News
Andy McSmith
May 18, 2015
The leader of Unite has raised the spectre that Britain’s biggest trade union could sever its links with Labour if the party does not choose a leader to the organisation’s liking.
Less than 24 hours after being publicly warned by Labour’s outgoing leader in Scotland, Jim Murphy, that he should stay out of the party’s affairs, Len McCluskey claimed that Labour’s heavy defeat in the general election was “a great opportunity for a complete rethink”. Here's how much power unions really have:
Q: Can Len McCluskey choose the next Labour leader?

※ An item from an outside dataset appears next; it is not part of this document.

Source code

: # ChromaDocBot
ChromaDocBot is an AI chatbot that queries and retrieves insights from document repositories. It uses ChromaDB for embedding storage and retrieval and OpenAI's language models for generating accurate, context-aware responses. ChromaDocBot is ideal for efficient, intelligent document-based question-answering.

A: Despite the vast sums Unite donates to Labour, the union’s boss does not have the power he once had to decide who will be leader – and nothing like the power union barons wielded in the 1980s when, if the heads of the three biggest unions came to an agreement, the election was basically over.
Q: What has changed?
A: The union block vote, in which the boss of the biggest union cast a million votes simultaneously, went out in 1993, but there remained an electoral college in which the votes of MPs, rank-and-file party members, and levy-paying members of affiliated unions were counted separately, each grouping making up a third of the overall total. David Miliband won the votes of a majority of MPs and party members but lost heavily in the union section.
Q: What part did Len McCluskey play in that?
A: Unite members voting in the union section received their ballot papers from their union, along with a recommendation that they vote for Ed.
Q: What happens this time?
A: There will be no electoral college, and every vote cast will have the same weight, making it harder for union bosses to affect the result. However, they still have some clout, because it is open to any levy-paying union member to pay an extra £3 to become an “affiliated” party member, with the right to vote in the leadership contest. Some unions are writing or phoning members to persuade them to pay.
Q: Can the unions decide the outcome?
A: When the leadership campaign began, there were only about 500 members who had affiliated by paying their £3, out of a total of 230,000 eligible to vote. That number will go up, but probably not to a level at which it will have decisive impact.